Extrair nestes casos é tão errado como insistir em
tratar sem extrações os caves onde a extração
esta indicada para manter os dentes com bom suporte ósseo e obter-se
um perfil agradável e um alinhamento razoavelmente estável.
Acima do debate, vão continuar existindo os casos onde
a extração é necessária e casos onde aextração
está contraindicada. O desafio vai continuar sendo: " como saber
o que vai ser melhor para o meu paciente, este que eu vou começar
a tratar hoje ". Sempre vai existir um fator que se pode chamar " intuição"
que vem da experiência pessoal, da percepção clínica,
ou da sensibilidade humana, que nunca vai ser sistematizado, e que influirá
na decisão porque um paciente e sempre único e diferente
de qualquer número ou media que a ele se queira atribuir.

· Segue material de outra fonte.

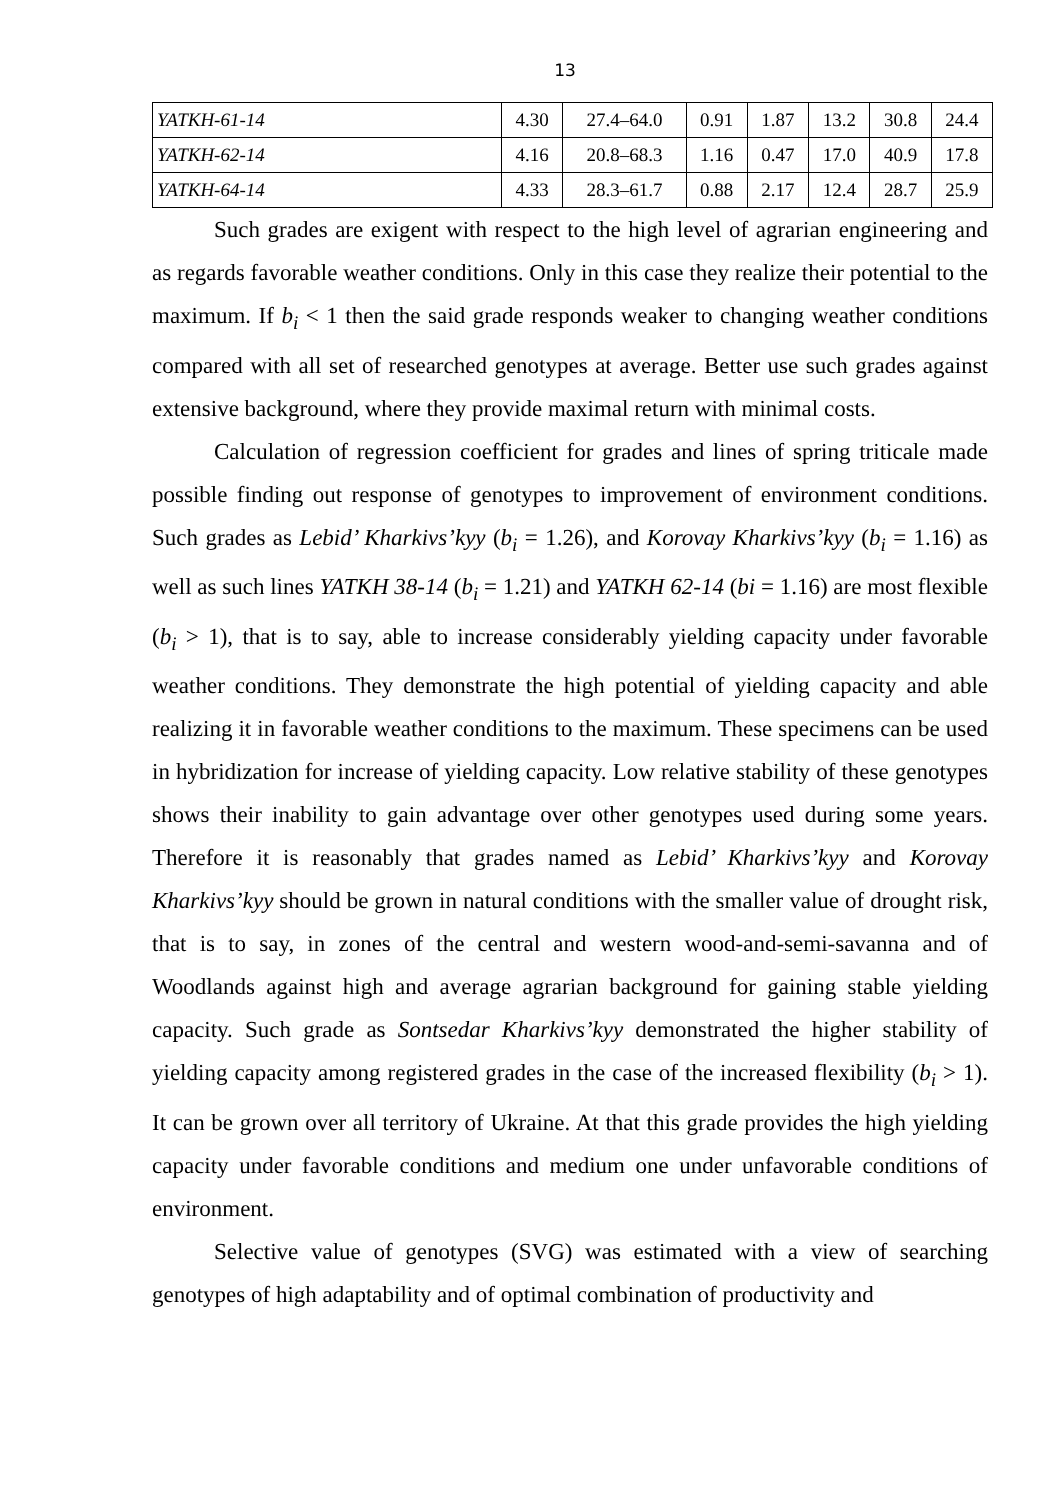13
| YATKH-61-14 | 4.30 | 27.4–64.0 | 0.91 | 1.87 | 13.2 | 30.8 | 24.4 |
| YATKH-62-14 | 4.16 | 20.8–68.3 | 1.16 | 0.47 | 17.0 | 40.9 | 17.8 |
| YATKH-64-14 | 4.33 | 28.3–61.7 | 0.88 | 2.17 | 12.4 | 28.7 | 25.9 |
Such grades are exigent with respect to the high level of agrarian engineering and as regards favorable weather conditions. Only in this case they realize their potential to the maximum. If b<sub>i</sub> < 1 then the said grade responds weaker to changing weather conditions compared with all set of researched genotypes at average. Better use such grades against extensive background, where they provide maximal return with minimal costs.
Calculation of regression coefficient for grades and lines of spring triticale made possible finding out response of genotypes to improvement of environment conditions. Such grades as Lebid’ Kharkivs’kyy (b<sub>i</sub> = 1.26), and Korovay Kharkivs’kyy (b<sub>i</sub> = 1.16) as well as such lines YATKH 38-14 (b<sub>i</sub> = 1.21) and YATKH 62-14 (bi = 1.16) are most flexible (b<sub>i</sub> > 1), that is to say, able to increase considerably yielding capacity under favorable weather conditions. They demonstrate the high potential of yielding capacity and able realizing it in favorable weather conditions to the maximum. These specimens can be used in hybridization for increase of yielding capacity. Low relative stability of these genotypes shows their inability to gain advantage over other genotypes used during some years. Therefore it is reasonably that grades named as Lebid’ Kharkivs’kyy and Korovay Kharkivs’kyy should be grown in natural conditions with the smaller value of drought risk, that is to say, in zones of the central and western wood-and-semi-savanna and of Woodlands against high and average agrarian background for gaining stable yielding capacity. Such grade as Sontsedar Kharkivs’kyy demonstrated the higher stability of yielding capacity among registered grades in the case of the increased flexibility (b<sub>i</sub> > 1). It can be grown over all territory of Ukraine. At that this grade provides the high yielding capacity under favorable conditions and medium one under unfavorable conditions of environment.
Selective value of genotypes (SVG) was estimated with a view of searching genotypes of high adaptability and of optimal combination of productivity and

Não
extrair, porque o guru ordenou, não é inteligente também.
Talvez o exagero conservador possa ser atribuído, não ao
debate em si, mas a um conjunto de fatores contemporâneos que não
tem nada de ciência: falta de tempo pare fazer um bom diagnostico
e, então, é melhor generalizar "todos sem extração";
falta de treinamento em biomecânica e, então, é melhor
generalizar "todos com expansão"; falta de leitura dos clássicos
da Ortodontia e, então, é melhor generalizar "todos como
todos hoje fazem"; falta de profissionalismo e, então, é
melhor considerar "todos iguais" no inicio sem extração e
depois vamos ver como é que fica", se não der a gente extrai;
falta de segurança e então é melhor "todos com o Guru".
Definir os objetivos de tratamento é o ponto fundamental, atingi-los
sem um bom treinamento é improvável. O melhor resultado para
o nosso paciente só pode ser obtido, se, ao definir o plano de tratamento,
não permitirmos que nenhum Guru reside na nossa mente e que nenhuma
"tendência" influencie a nossa decisão. O nosso paciente é
único e para ele a única regra válida é a da
individualidade, inerente às formas da face humana.